Par Valérie Darveau
Comment ne pas se réveiller ce matin avec un goût amer dans la bouche, la tête en tempête, en se demandant si on a pas rêvé tout ça.
Des averses qui ont laissé l’asphalte encore mouillée d’hier soir. On se lève sous un ciel triste et gris, pour l’une des rares fois de l’été. La météo a revêtue sa parure de circonstance, dira-t-on.
Comment ne pas se réveiller, donc, avec cet étrange espoir d’avoir fait un drôle de rêve. Ça fait six mois qu’on se bat, mais pas pour ça. Je gage qu’on utilisera le mot violence avec beaucoup plus de prudence dans les prochains mois à l’Assemblée nationale.

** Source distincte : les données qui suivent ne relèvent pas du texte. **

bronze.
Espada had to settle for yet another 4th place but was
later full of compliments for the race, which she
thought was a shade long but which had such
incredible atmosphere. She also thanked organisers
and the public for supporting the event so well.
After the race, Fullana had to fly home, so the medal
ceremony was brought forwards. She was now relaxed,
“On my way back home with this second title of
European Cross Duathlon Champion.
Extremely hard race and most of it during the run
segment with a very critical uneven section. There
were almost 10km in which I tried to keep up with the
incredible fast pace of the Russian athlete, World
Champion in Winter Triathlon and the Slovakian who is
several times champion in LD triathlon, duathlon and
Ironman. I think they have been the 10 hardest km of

Avec 71% de la population qui est allé voter, on peut être fiers d’avoir remis la politique à la mode, d’avoir tapé assez fort sur nos casseroles pour réveiller beaucoup de gens. On a crié (hurlé) de joie en constatant la défaite de Jean Charest dans son propre comté. Tin toé, qu’on s’est dit.
Mais.
Mais le Québec se réveille ce matin déchiré. De notre côté, du mien à tout le moins, on se demande comment c’est possible qu’après ce printemps, des gens puissent encore voter aussi massivement pour le PLQ. Ou-ache.

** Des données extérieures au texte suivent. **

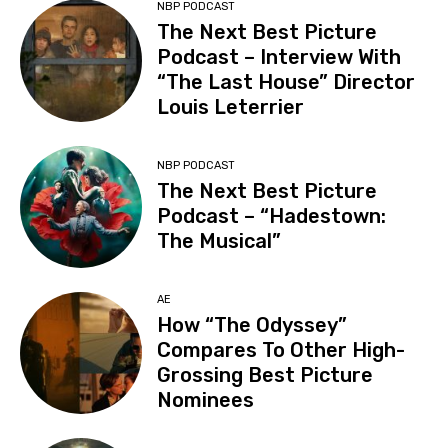
NBP PODCAST
The Next Best Picture
Podcast – Interview With
“The Last House” Director
Louis Leterrier
NBP PODCAST
The Next Best Picture
Podcast – “Hadestown:
The Musical”
AE
How “The Odyssey”
Compares To Other High-
Grossing Best Picture
Nominees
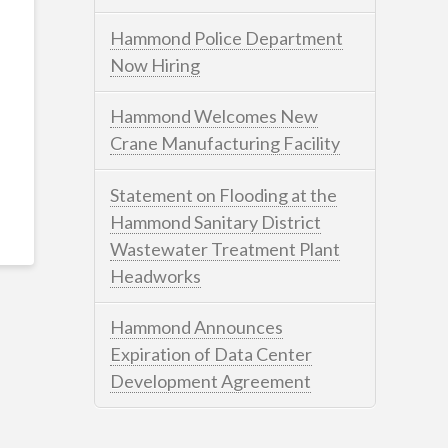
Hammond Police Department
Now Hiring
Hammond Welcomes New
Crane Manufacturing Facility
Statement on Flooding at the
Hammond Sanitary District
Wastewater Treatment Plant
Headworks
Hammond Announces
Expiration of Data Center
Development Agreement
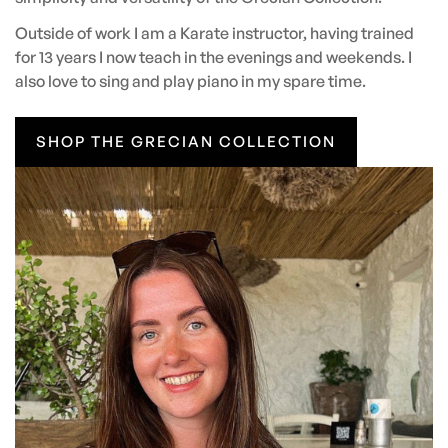
Outside of work I am a Karate instructor, having trained
for 13 years I now teach in the evenings and weekends. I
also love to sing and play piano in my spare time.
SHOP THE GRECIAN COLLECTION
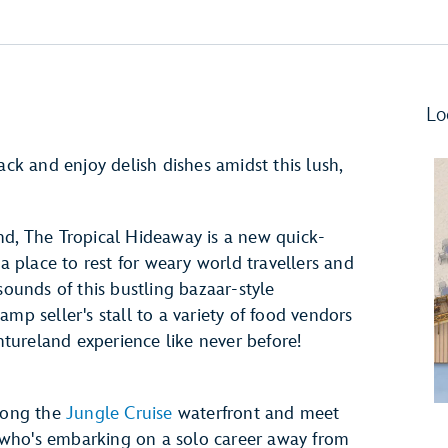
Lo
ack and enjoy delish dishes amidst this lush,
nd, The Tropical Hideaway is a new quick-
 a place to rest for weary world travellers and
sounds of this bustling bazaar-style
 seller's stall to a variety of food vendors
entureland experience like never before!
along the
Jungle Cruise
waterfront and meet
r" who's embarking on a solo career away from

Sauf que voilà, peut-être que beaucoup de gens ont peur. Ma génération était beaucoup trop jeune pour saisir le climat de tension du référendum de 1995, et il faut croire que ce beaucoup de gens a très peur d’y retourner. Laissez vos roches par terre, ce n’est qu’une hypothèse.
On ne s’est pas battu pour ça. On s’est battu en s’unissant, en s’organisant, en créant ensemble. On se réveille ce matin devant un Québec divisé, apeuré, perplexe, profondément mal à l’aise.

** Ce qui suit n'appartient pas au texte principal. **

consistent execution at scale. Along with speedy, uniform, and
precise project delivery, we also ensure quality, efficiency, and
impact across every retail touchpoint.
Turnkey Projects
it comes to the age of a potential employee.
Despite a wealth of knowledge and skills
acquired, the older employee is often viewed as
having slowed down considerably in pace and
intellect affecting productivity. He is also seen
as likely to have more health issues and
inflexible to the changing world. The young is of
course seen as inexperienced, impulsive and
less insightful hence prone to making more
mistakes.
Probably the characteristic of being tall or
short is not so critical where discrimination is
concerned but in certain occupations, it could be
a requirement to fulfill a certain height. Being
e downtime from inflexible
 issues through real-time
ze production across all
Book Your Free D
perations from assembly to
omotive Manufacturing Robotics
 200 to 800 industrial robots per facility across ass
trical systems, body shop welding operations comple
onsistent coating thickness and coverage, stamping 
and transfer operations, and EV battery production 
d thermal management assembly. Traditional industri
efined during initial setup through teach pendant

On savait depuis un moment déjà que les 6 derniers mois n’auraient pas d’issue idéale. Cette grève a été ardue, belle mais sale, et on ne consommerait pas de victoire le poing levé. La victoire n’existerait pas à court terme, mais apparaîtrait dans le long terme, avec une génération qui serait, on l’espère, plus politisée et progressiste.
Sauf que là, what the fuck.
2 comments
Jerome Mongeau says:
sept 5, 2012
J’ai la forte impression que de tenter de repousser le vote libéral par la haine est inutile, ou plutôt ne donne que des victoires éphémères, car le mal et la peur reviendront toujours prendre leur place si le vide n’est pas comblé.
On a eu des élections avec trois partis qui ont 30% des votes, un p’tit ~10% pour tout ce qui est à gauche du PQ et 30% de la population qui n’a pas voulu voter. En somme, c’est le statut-quo, le vide qui laisse toute la place aux peurs et aux « créatures de l’ombre ».
Ce qu’il manque dans tout ça pour que le Québec danse enfin, et sur la même musique? Un projet de société. Un bal où tout le monde peut contribuer.
C’est uniquement dans un « upward spiral » qu’on peut unifier et aller à quelque part ensemble – que l’amour comble le vide.
Michel Belisle says:
sept 5, 2012
On n’a rien rêvé, on a tout vécu. Tous ceux qui ont participé de près ou de loin, dans la rue, les ateliers, les bars, les cafés, les parcs, en fait partout où on peut se rencontrer, ont aidé à faire naître un sentiment non seulement d’appartenance mais de participation.
Les élections ne sont pas la fin, abroger la Loi 12 (78) n’est pas une fin, la gratuité scolaire n’est pas une fin. La fin ou plutôt une continuation douce inscrite dans les moeurs de tout un chacun sera lorsque nous nous impliquerons activement dans les processus et actions du gouvernement. Fini pour lui de voguer librement sur sa propre mer, loin des rivages de son peuple.